Newton miaula et fit mine de se diriger vers la cuisine, se retournant après
quelques pas pour vérifier si la nouvelle venue le suivait.
- Non, je ne crois pas qu’elle soit là-bas, gros malin, mais c’était bien essayé…
Catherine soupira en regardant autour d’elle. Par où commencer ? Le problème auquel elle se trouvait confrontée restait de prendre en considération le respect de la vie privée de Sara, de ne chercher que là où cela s’avérait nécessaire. Elle ignora le répondeur qui clignotait et décida de faire finalement confiance à Newton en commençant par jeter un œil dans la cuisine. Le félin la devança en courant.
Sur le réfrigérateur, elle remarqua une liste de courses retenue par un aimant en forme de guitare : boissons énergétiques, barres de céréales, fruits secs, noix, galettes au soja, riz, bananes.
- Hum, mélange appétissant et définitivement énergétique, lança Catherine ironique. Les végétariens ne sont-ils pas sensés manger des légumes aussi ?
Newton miaula. Il semblait partager le ton moqueur de Catherine à l’égard du régime alimentaire de Sara. La blonde ouvrit le réfrigérateur et découvrit qu’il était quasiment vide à l’exception d’une plaquette de beurre, d’une boîte de café et d’un pot de moutarde.
- A mon avis Sara, ta liste de courses devrait être un peu plus longue, commenta Catherine en refermant le frigo.

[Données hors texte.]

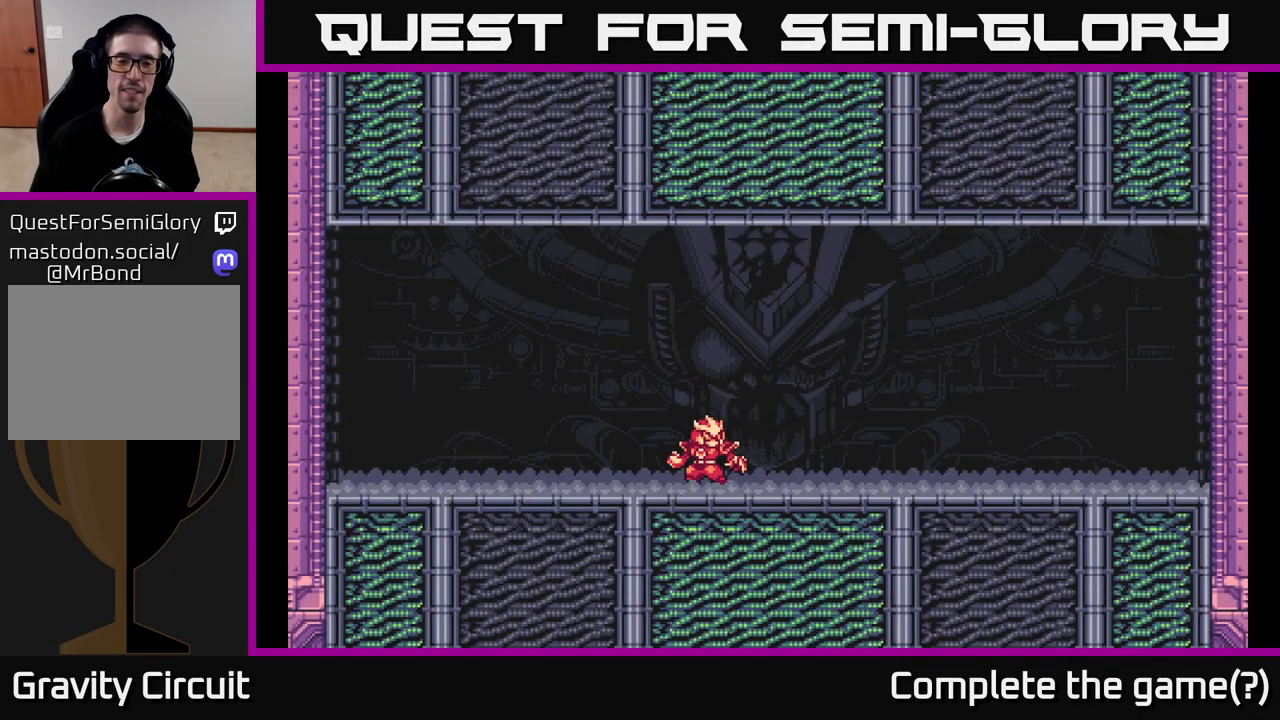
{"buttons": [], "left_stick": "center", "right_stick": "center", "events": []}
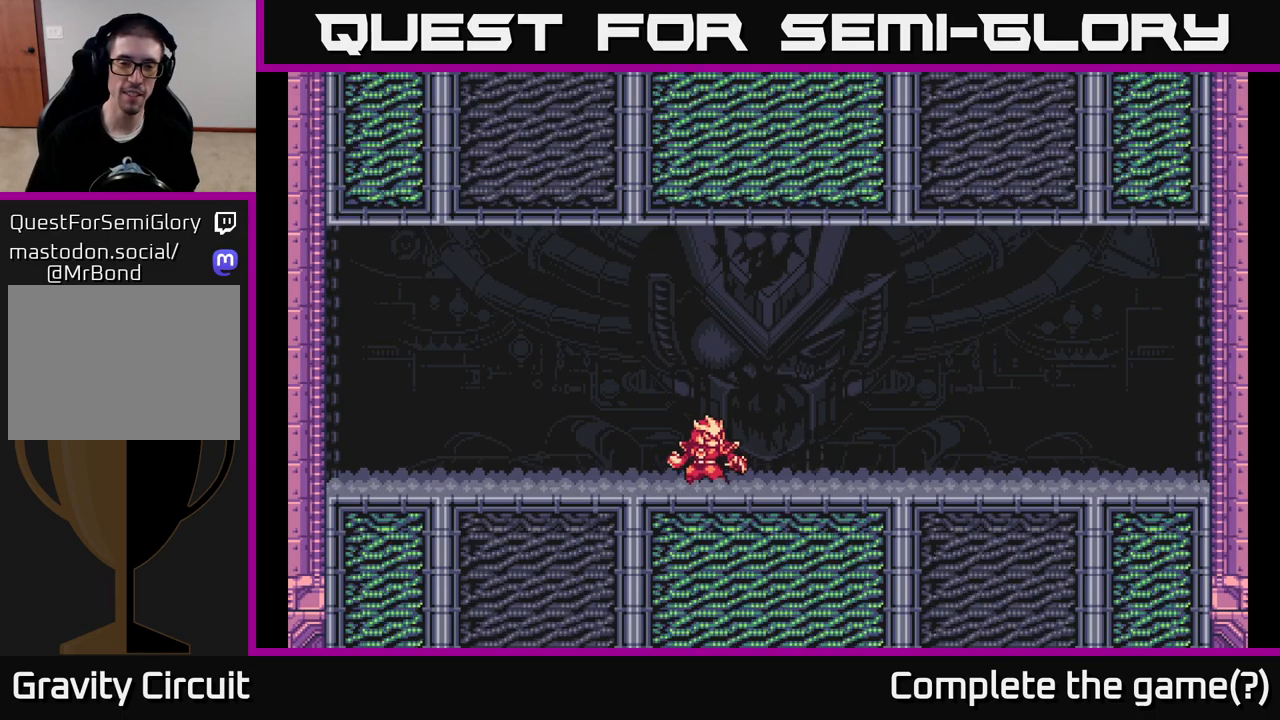
{"buttons": ["A", "L2"], "left_stick": "right", "right_stick": "center", "events": [[317, "L2", "down"], [350, "left_stick", "right"], [383, "A", "down"]]}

Le reste de la cuisine semblait impeccablement propre, rien ne traînait. Newton avait sauté sur le plan de travail et semblait maintenant hystérique devant un certain placard. Catherine amusée l’ouvrit et découvrit, à côté de la réserve de boites et de croquettes pour chat, une impressionnante collection de céréales : couscous, boulgour, pâtes en tout genre, riz complet, blé, épeautre, avoine, seigle, quinoa… Pas de trace des barres de céréales ou des fruits secs, ni des bananes ou des boissons d'ailleurs. Catherine attrapa les croquettes et en versa dans la gamelle vide de Newton qui plongea immédiatement, le museau en avant. Elle changea également son eau.
- Je ne sais pas si tu as le droit de manger à cette heure mais elle t’a
abandonné, tu mérites bien une consolation !
Catherine retourna dans le salon et se dirigea vers le bureau : il semblait
temps qu’elle trouve une vraie piste maintenant. Elle eut un espoir en
apercevant ce qui ressemblait à la couverture en cuir d’un agenda mais ne
découvrit à l’intérieur qu’un charabia incompréhensible, probablement une
modification de l’écriture sténographique.
On pouvait compter sur Sara pour avoir inventé un système indéchiffrable. Catherine nota cependant que les pages qui suivaient la date de son départ restaient vides. Peut-être s’agissait-il d’une sorte de journal… Catherine referma le carnet.
Ayant parcouru rapidement les piles de journaux scientifiques et de compte rendus de conférences soulignés au stabilo et couverts d’annotations de l’écriture serrée et anguleuse de Sara, Catherine décida de continuer sa visite de l’appartement.
La bibliothèque demeurait pour la blonde la partie la plus intimidante et en même temps la plus fascinante de la pièce. Où Sara avait-elle trouvé le temps de lire tous ces livres ? L’insomnie n’expliquait pas tout. Mais seulement, quand on ne sortait jamais et qu’on vivait seule, sans doute qu’on trouvait le temps et puis Sara avait fait ses études à Harvard elle, pas dans l’université d’état du Nevada en travaillant en même temps.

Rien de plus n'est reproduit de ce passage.